Important: if the Buyer sues the Seller for something not related to a breach, the insurer does not provide legal defense.
Quick and Easy
TLPE offers streamlined and cost-effective underwriting:
- An application is required, but Underwriters depend on the Seller’s knowledge of their own business. Who knows the business better than an owner/founder?
- There are no underwriting fees, which saves policyholders $30,000 to $50,000.
- No underwriting call is required.
- The turnaround time is just three days after transaction documentation is submitted and responses to any underwriting questions are provided.
This quick and easy process is possible because the Underwriters are not viewing the reps. They’re not looking at the due diligence collected. They are simply underwriting the application that the Seller provided.
TLPE in Action
TrenData is a Dallas-based SaaS company that offers various human resources services. A larger human resources technology firm was planning to acquire them. The TV was about $5M.
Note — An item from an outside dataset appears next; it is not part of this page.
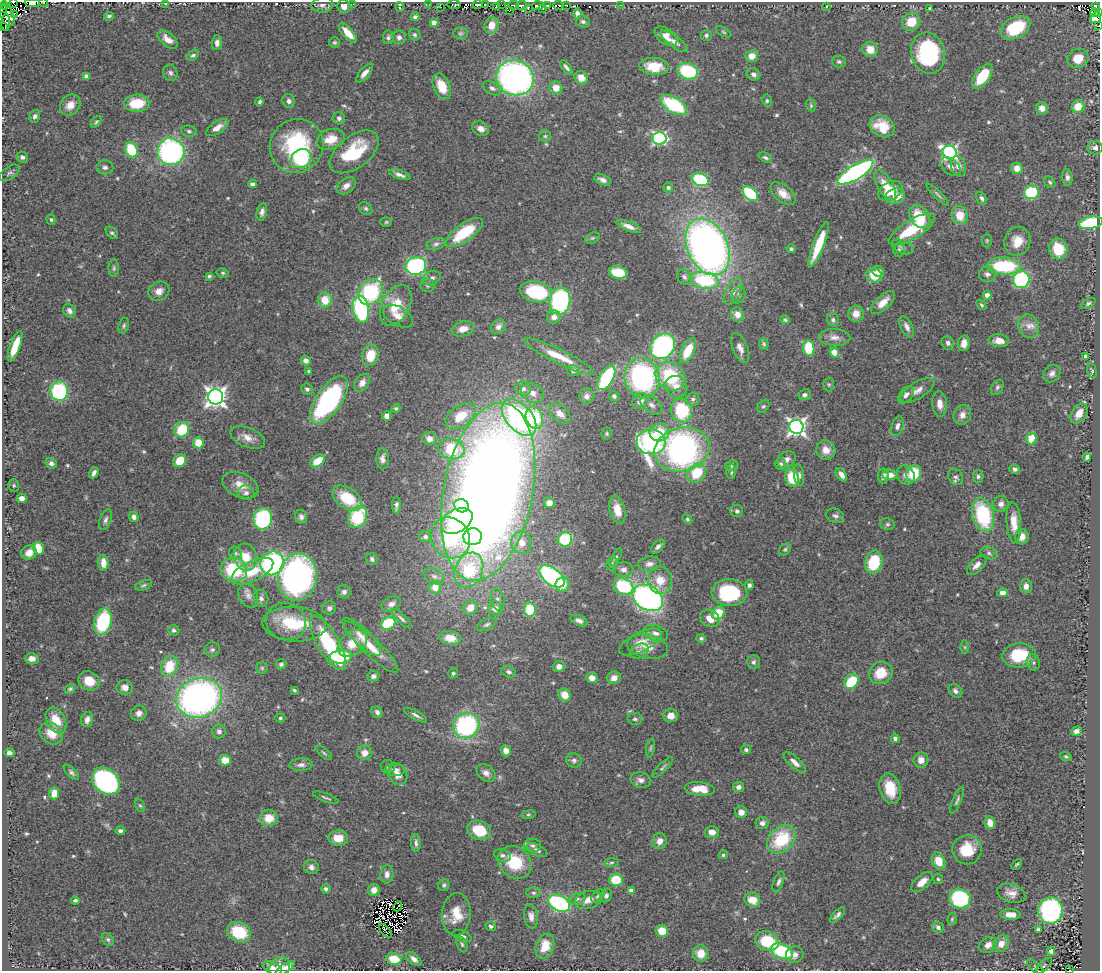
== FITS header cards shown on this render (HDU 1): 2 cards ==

What held up the deal was the Buyer insisted that in the event of a breach of the intellectual property (IP) rep, that the target company would be responsible for any legal expenses or loss. At the same time, the Buyer would retain the sole authority for selecting their own legal counsel and determining the legal strategy.
As the target company noted, this is like essentially writing a blank check. The Buyer could easily hire high-priced attorneys and/or drag the case on and on. They would not go for it.
Neither side would budge on this issue, and it seemed like the deal was lost.
However, less than a week later, the Seller reached out to my firm, Rubicon Insurance Services. We discussed TLPE coverage and how it could work in this deal. The Seller contacted the Buyer, and once they found out that the Seller would pay for the policy, that legal costs would be covered in the event of a loss, and that the deal could be insured up to the full $5M in TV…the gap between the two sides was bridged and the deal closed within a week.
What to Do If You’re Interested in Coverage
TLPE seems simple enough. However, there are key conditions and limitations with this new product. So it’s essential you have an insurance broker experienced in M&A handle the process of securing this coverage.
Something to keep in mind: TLPE policies can be placed post-closing, so if you were unable to get protection for a previous deal, it can actually be revisited.